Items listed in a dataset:
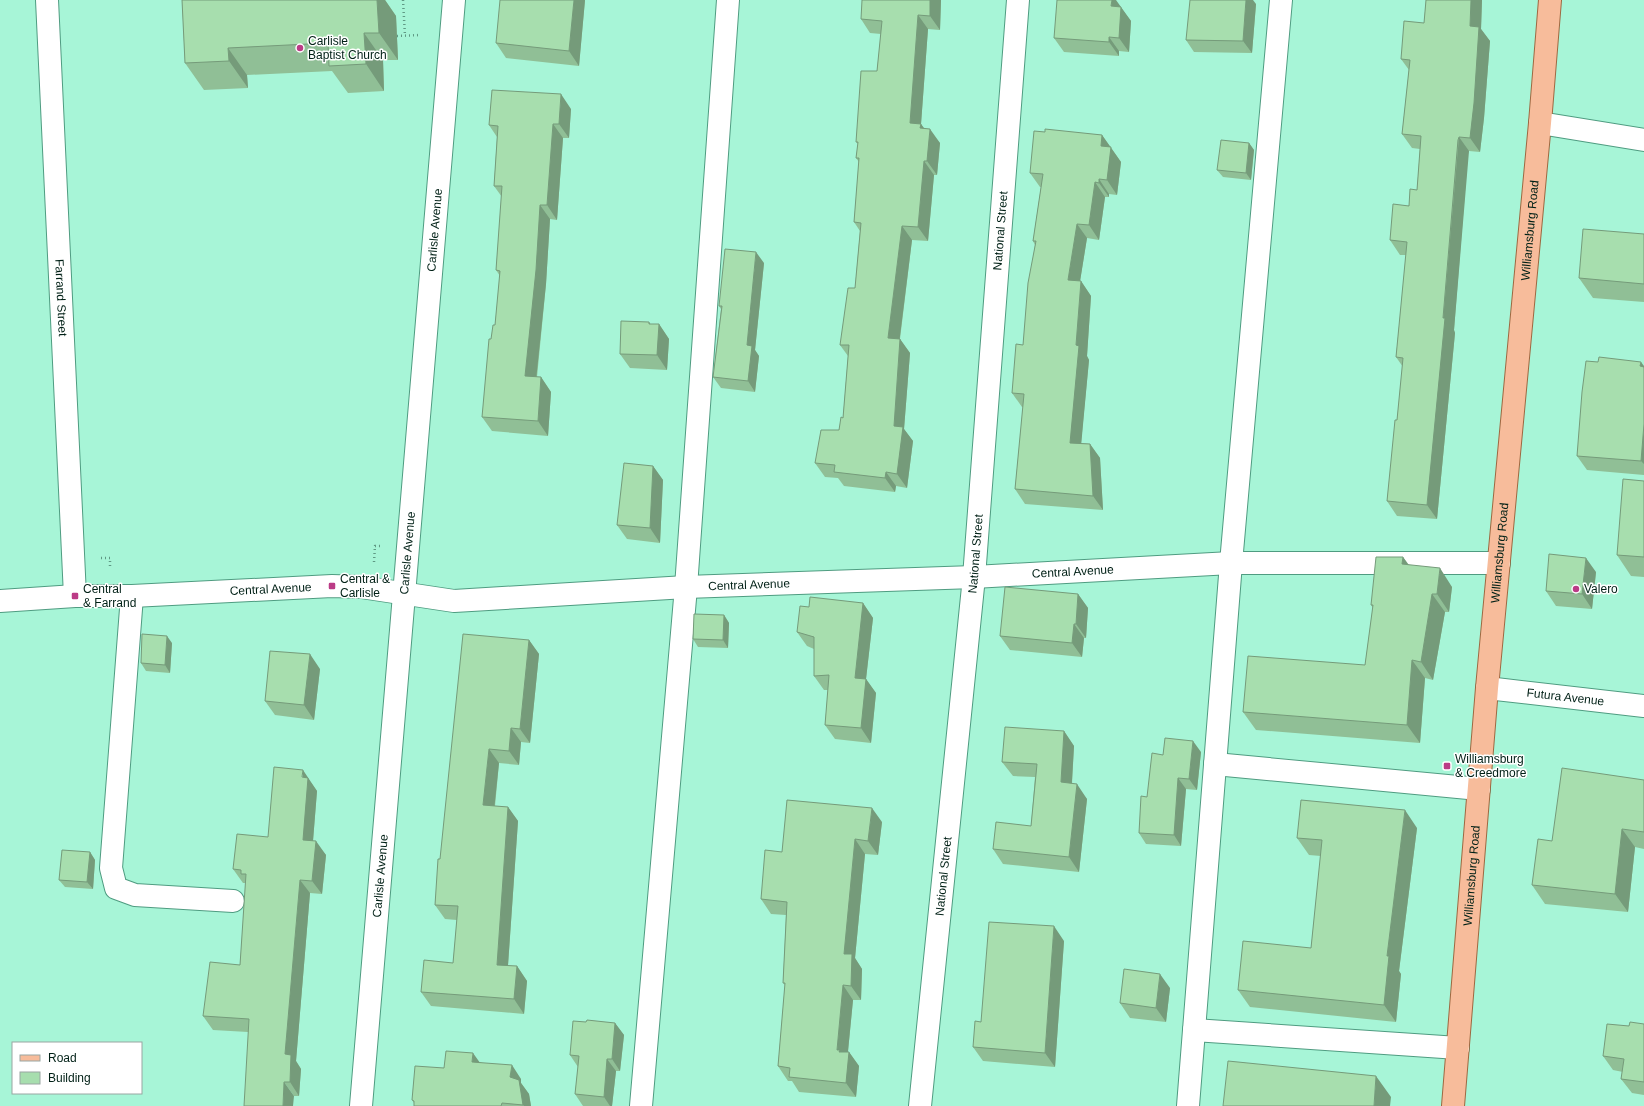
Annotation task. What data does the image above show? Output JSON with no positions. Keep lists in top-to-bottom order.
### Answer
{
  "streets": {
    "main road": ["Williamsburg Road"],
    "street": [
      "Carlisle Avenue",
      "National Street",
      "Farrand Street",
      "Central Avenue",
      "Futura Avenue"
    ]
  },
  "crossings": [
    ["Carlisle Avenue", "Central Avenue"],
    ["Williamsburg Road", "Central Avenue"],
    ["Williamsburg Road", "Futura Avenue"],
    ["National Street", "Central Avenue"],
    ["Farrand Street", "Central Avenue"]
  ],
  "places": {
    "other": ["Carlisle Baptist Church", "Valero"],
    "transit": ["Central & Carlisle", "Central & Farrand", "Williamsburg & Creedmore"]
  },
  "legend": ["Road", "Building"]
}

Your task: Retype the records exactly, but skip the pictures.

Finished exercise:
Annotation task. What data does the image above show? Output JSON with no positions. Keep lists in top-to-bottom order.
### Answer
{
  "streets": {
    "main road": ["Williamsburg Road"],
    "street": [
      "Carlisle Avenue",
      "National Street",
      "Farrand Street",
      "Central Avenue",
      "Futura Avenue"
    ]
  },
  "crossings": [
    ["Carlisle Avenue", "Central Avenue"],
    ["Williamsburg Road", "Central Avenue"],
    ["Williamsburg Road", "Futura Avenue"],
    ["National Street", "Central Avenue"],
    ["Farrand Street", "Central Avenue"]
  ],
  "places": {
    "other": ["Carlisle Baptist Church", "Valero"],
    "transit": ["Central & Carlisle", "Central & Farrand", "Williamsburg & Creedmore"]
  },
  "legend": ["Road", "Building"]
}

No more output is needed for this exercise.